Scientists create jewel-toned organic phosphorescent crystals

London, Feb 15 (ANI): University of Michigan researchers have created a new class of material that shines with phosphorescence, which they say could lead to cheaper, more efficient and flexible display screens, among other applications.

Jinsang Kim and his colleagues made metal-free organic crystals that are white in visible light and radiate blue, green, yellow and orange when triggered by ultraviolet light.

By changing the materials' chemical composition, the researchers can make them emit different colours.

The light comes from molecules of oxygen and carbon known as "aromatic carbonyls," compounds that produce phosphorescence, but weakly and under special circumstances such as extremely low temperatures.

And the aromatic carbonyls form strong halogen bonds with halogens in the crystal to pack the molecules tightly. This arrangement suppresses vibration and heat energy losses as the excited electrons fall back to the ground state, leading to strong phosphorescence.

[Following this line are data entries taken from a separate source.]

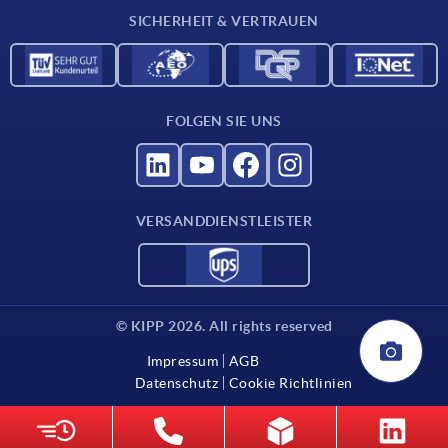
SICHERHEIT & VERTRAUEN
Kontakt
Für Lieferanten
FOLGEN SIE UNS
VERSANDDIENSTLEISTER
© KIPP 2026. All rights reserved
Impressum
AGB
Datenschutz
Cookie Richtlinien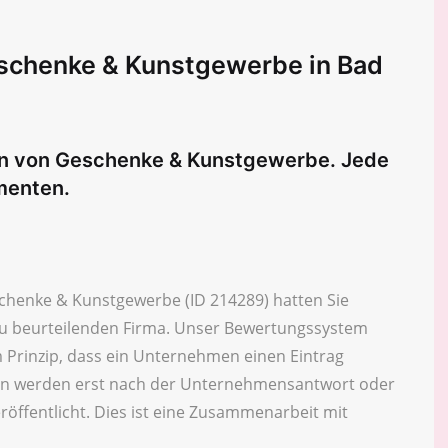
schenke & Kunstgewerbe in Bad
gen von Geschenke & Kunstgewerbe. Jede
menten.
chenke & Kunstgewerbe (ID 214289) hatten Sie
 zu beurteilenden Firma. Unser Bewertungssystem
 Prinzip, dass ein Unternehmen einen Eintrag
n werden erst nach der Unternehmensantwort oder
röffentlicht. Dies ist eine Zusammenarbeit mit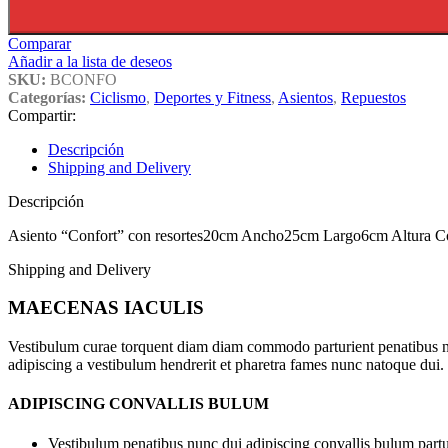
Comparar
Añadir a la lista de deseos
SKU:
BCONFO
Categorías:
Ciclismo
,
Deportes y Fitness
,
Asientos
,
Repuestos
Compartir:
Descripción
Shipping and Delivery
Descripción
Asiento “Confort” con resortes20cm Ancho25cm Largo6cm Altura Có
Shipping and Delivery
MAECENAS IACULIS
Vestibulum curae torquent diam diam commodo parturient penatibus nunc
adipiscing a vestibulum hendrerit et pharetra fames nunc natoque dui.
ADIPISCING CONVALLIS BULUM
Vestibulum penatibus nunc dui adipiscing convallis bulum partu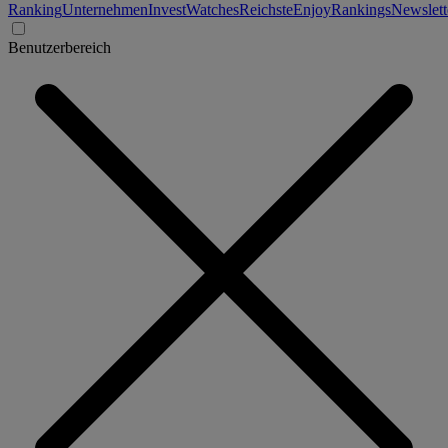
Ranking
Unternehmen
Invest
Watches
Reichste
Enjoy
Rankings
Newslett
Benutzerbereich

The OLEDs of today aren't 100 percent organic, or made of carbon compounds. The organic materials used in them must be spiked with metal to get them to glow.

"Purely organic materials haven't been able to generate meaningful phosphorescence emissions. We believe this is the first example of an organic that can compete with an organometallic in terms of brightness and color tuning capability," said Kim.

The new phosphors exhibit "quantum yields" of 55 percent.

These new compounds can bring the price down even further, because they don't require precious metals. They're made primarily of inexpensive carbon, oxygen, chlorine and bromine.

"This is in the beginning stage, but we expect that it will not be long before our simple materials will be available commercially for device applications," Kim said.

"And we expect they will bring a big change in the LED and solid-state lighting industries because our compounds are very cheap and easy to synthesize and tune the chemical structure to achieve different colors and properties."